Bjork: Utopia (One Little Indian)
Bjork returns with an ethereal fairy tale made for the electronically optimistic
Released Nov 23rd, 2017 via One Little Independent / By Ian Stanley

Noticeably Utopia doesn’t have any prominent yelps, hollers or vocal bites on it. It is a consistent album with very little manic flying about it. Instead, this latest effort is filled with flutes, strings, bright sweeping vocal whooshes and idealism.
Optimism shines through on lyrics such as 'break the chain of the fuck ups of the fathers' and songs like Blissing Me which even though slow and reflective in tone, is 'celebrating on a vibrancy'. And the music itself is brighter and cleaner in tone. Even some of the haunting vibes from choir backing vocal is removed by the positivity.
Single The Gate is a fine example of this.

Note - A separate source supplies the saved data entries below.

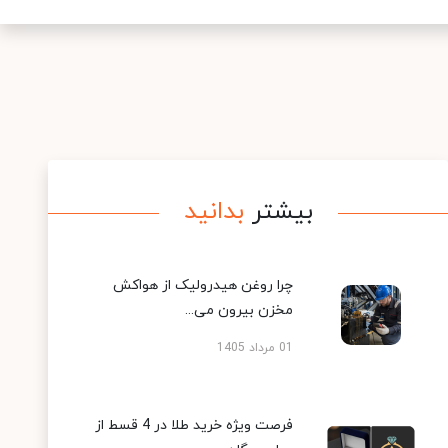
بیشتر
بدانید
چرا روغن هیدرولیک از هواکش
مخزن بیرون می...
01 مرداد 1405
فرصت ویژه خرید طلا در 4 قسط از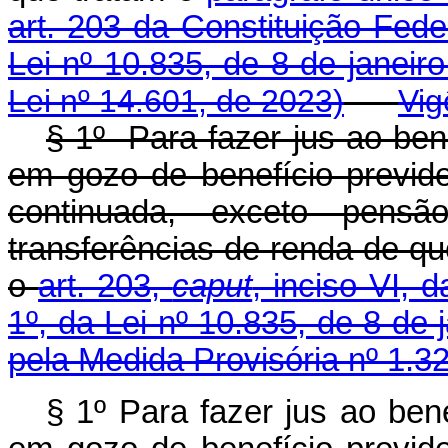
art. 203 da Constituição Fed
Lei nº 10.835, de 8 de janeir
Lei nº 14.601, de 2023)
Vig
§ 1º Para fazer jus ao ben
em gozo de benefício previde
continuada, exceto pensão
transferências de renda de q
o
art. 203,
caput
, inciso VI, 
1º, da Lei nº 10.835, de 8 de 
pela Medida Provisória nº 1.3
§ 1º Para fazer jus ao ben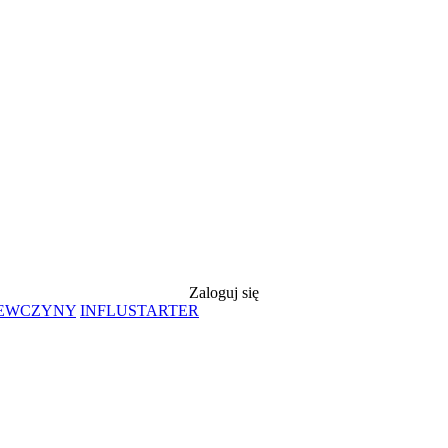
Zaloguj się
IEWCZYNY
INFLUSTARTER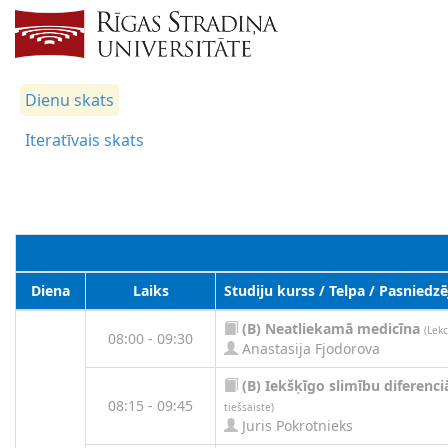
Dienu skats
Iteratīvais skats
Diena
Laiks
Studiju kurss / Telpa / Pasniedzē
(B)
Neatliekamā medicīna
(Lekc
08:00 - 09:30
Anastasija Fjodorova
(B)
Iekšķīgo slimību diferenci
08:15 - 09:45
tiešsaiste)
Juris Pokrotnieks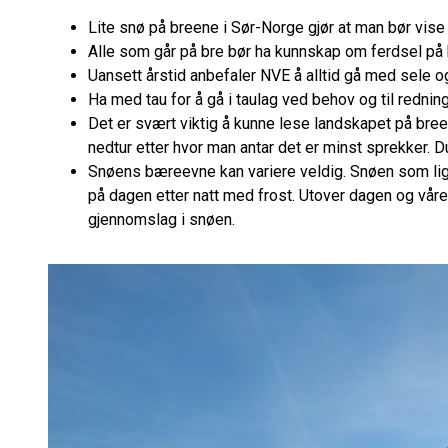
Lite snø på breene i Sør-Norge gjør at man bør vis
Alle som går på bre bør ha kunnskap om ferdsel på
Uansett årstid anbefaler NVE å alltid gå med sele 
Ha med tau for å gå i taulag ved behov og til redning.
Det er svært viktig å kunne lese landskapet på bree
nedtur etter hvor man antar det er minst sprekker.
Snøens bæreevne kan variere veldig. Snøen som ligg
på dagen etter natt med frost. Utover dagen og våre
gjennomslag i snøen.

The sound is so clean it is almost underwater, while the running line is about I care for you, it isn’t so much a longing. It's a mutual agreement between the writer the person being addressed. The theme of protection through love is used in a few of the songs and it is so warm.
Bjork's Utopia is idealism, but it is a twisted idealism. Within it the singer lists almost twee qualities such as exchanging MP3s as well as dreamed qualities like hearing someone with the same voice, or seeing someone with the same beard and being literally five minutes away from love as in Features Creatures. It is a fairy tale born from the mind of Bjork, the kind of party you'd want to be invited to.

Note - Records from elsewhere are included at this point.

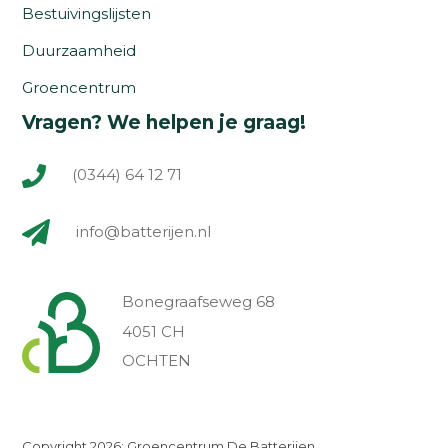
Bestuivingslijsten
Duurzaamheid
Groencentrum
Vragen? We helpen je graag!
(0344) 64 12 71
info@batterijen.nl
Bonegraafseweg 68
4051 CH
OCHTEN
Copyright 2026: Groencentrum De Batterijen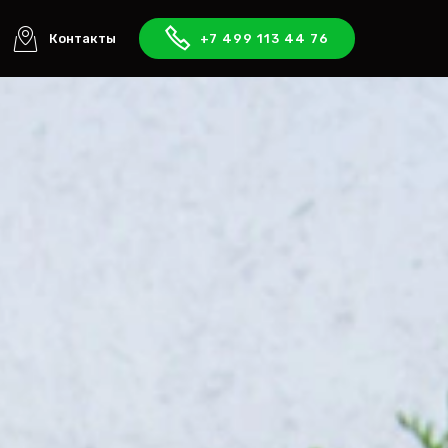
Контакты
+7 499 113 44 76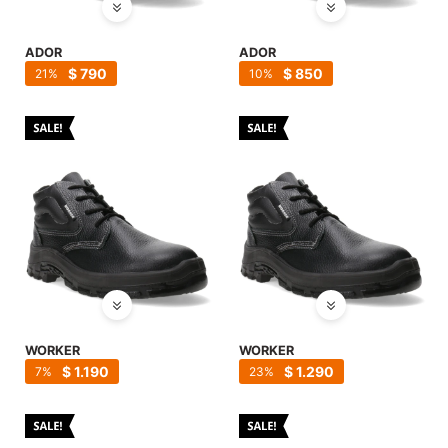
ADOR
ADOR
$
790
$
850
21
10
WORKER
WORKER
$
1.190
$
1.290
7
23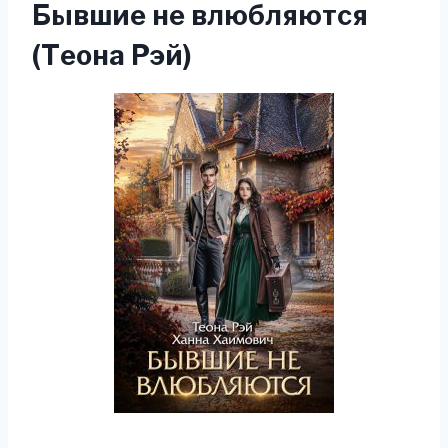
Бывшие не влюбляются
(Теона Рэй)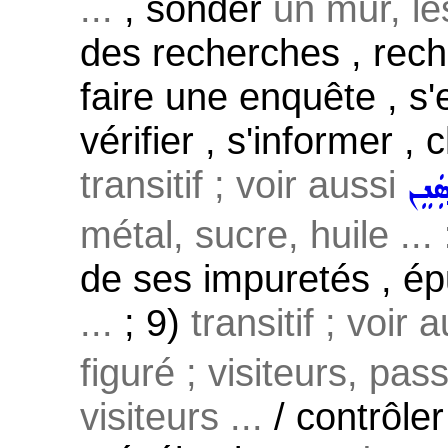
...
, sonder
un mur, le
des recherches , rech
faire une enquête , s'
vérifier , s'informer ,
transitif ; voir aussi
ܲܢܸܢ
métal, sucre, huile ...
de ses impuretés , é
...
; 9)
transitif ; voir 
figuré ; visiteurs, pas
visiteurs ...
/ contrôle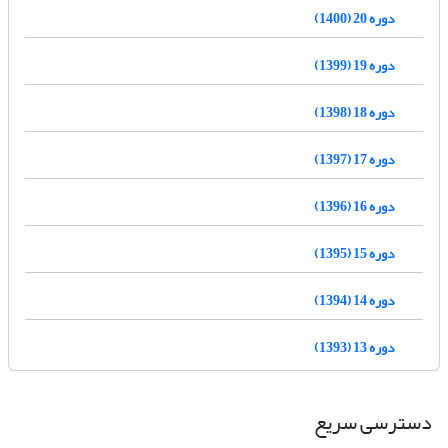
دوره 20 (1400)
دوره 19 (1399)
دوره 18 (1398)
دوره 17 (1397)
دوره 16 (1396)
دوره 15 (1395)
دوره 14 (1394)
دوره 13 (1393)
دسترسی سریع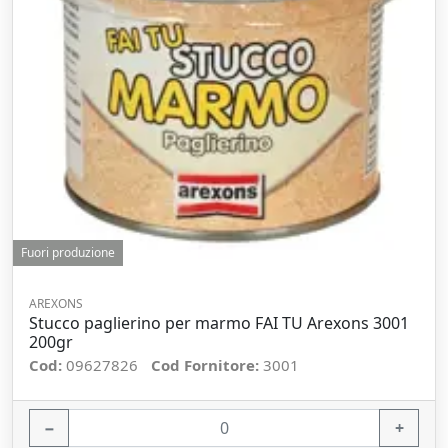
Fuori produzione
AREXONS
Stucco paglierino per marmo FAI TU Arexons 3001
200gr
Cod:
09627826
Cod Fornitore:
3001
−
+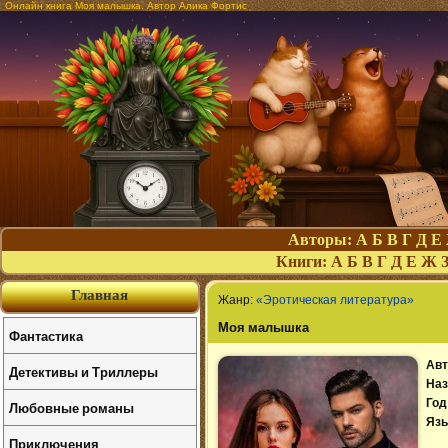
Онлайн книга Моя малышка. Автор Алика Фортис
Авторы:
А
Б
В
Г
Д
Е
Книги:
А
Б
В
Г
Д
Е
Ж
Главная
Жанр:
«Эротическая литература»
Моя малышка
Фантастика
Авт
Детективы и Триллеры
Наз
Год
Любовные романы
Язы
Приключения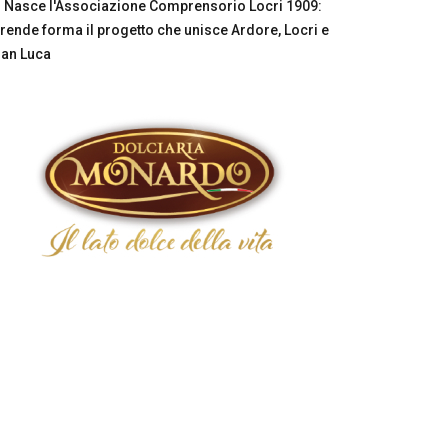
Nasce l'Associazione Comprensorio Locri 1909:
rende forma il progetto che unisce Ardore, Locri e
an Luca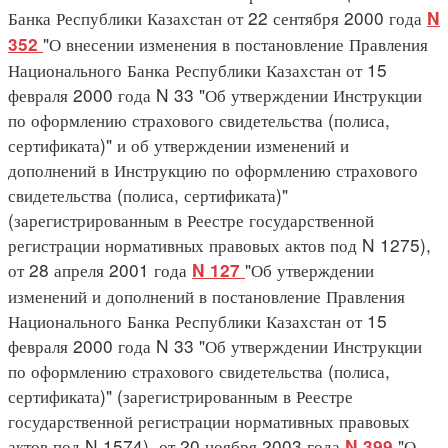
Банка Республики Казахстан от 22 сентября 2000 года
N
"О внесении изменения в постановление Правления
352
Национального Банка Республики Казахстан от 15
февраля 2000 года N 33 "Об утверждении Инструкции
по оформлению страхового свидетельства (полиса,
сертификата)" и об утверждении изменений и
дополнений в Инструкцию по оформлению страхового
свидетельства (полиса, сертификата)"
(зарегистрированным в Реестре государственной
регистрации нормативных правовых актов под N 1275),
от 28 апреля 2001 года
"Об утверждении
N 127
изменений и дополнений в постановление Правления
Национального Банка Республики Казахстан от 15
февраля 2000 года N 33 "Об утверждении Инструкции
по оформлению страхового свидетельства (полиса,
сертификата)" (зарегистрированным в Реестре
государственной регистрации нормативных правовых
актов под N 1574), от 20 ноября 2003 года
"О
N 399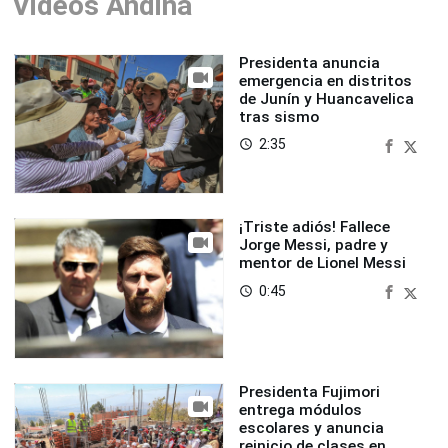
Videos Andina
Presidenta anuncia
emergencia en distritos
de Junín y Huancavelica
tras sismo
2:35
access_time
¡Triste adiós! Fallece
Jorge Messi, padre y
mentor de Lionel Messi
0:45
access_time
Presidenta Fujimori
entrega módulos
escolares y anuncia
reinicio de clases en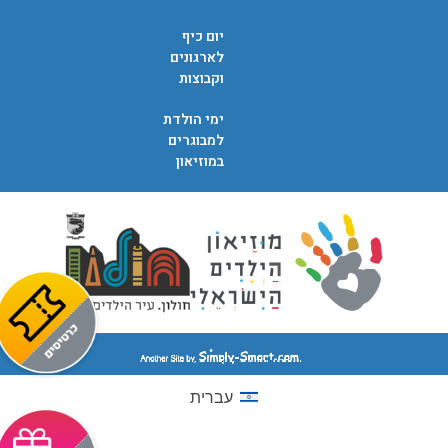
יום כיף
לארגונים
וקבוצות
ימי הולדת
למבוגרים
במוזיאון
עברית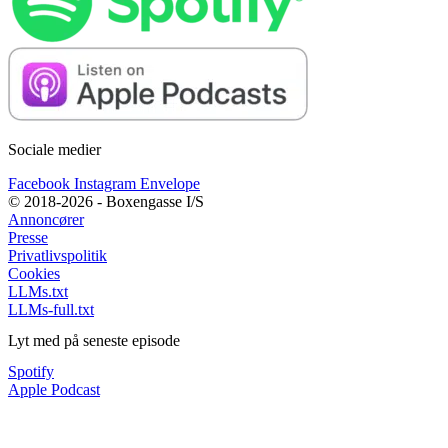
Sociale medier
Facebook
Instagram
Envelope
© 2018-2026 - Boxengasse I/S
Annoncører
Presse
Privatlivspolitik
Cookies
LLMs.txt
LLMs-full.txt
Lyt med på seneste episode
Spotify
Apple Podcast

As with every album by Gudmundsdottir there are going to be certain patches that really catch, or certain samples that really stick and eventually it will grow on a subconscious. However, for this album, it is the overall sentiment and the calming sense that makes listening to this feel like an ethereal fairy tale made for the electronically optimistic. Utopia is an album which Bjork has twisted in her journey, but kept the mix that makes an album unmistakably hers.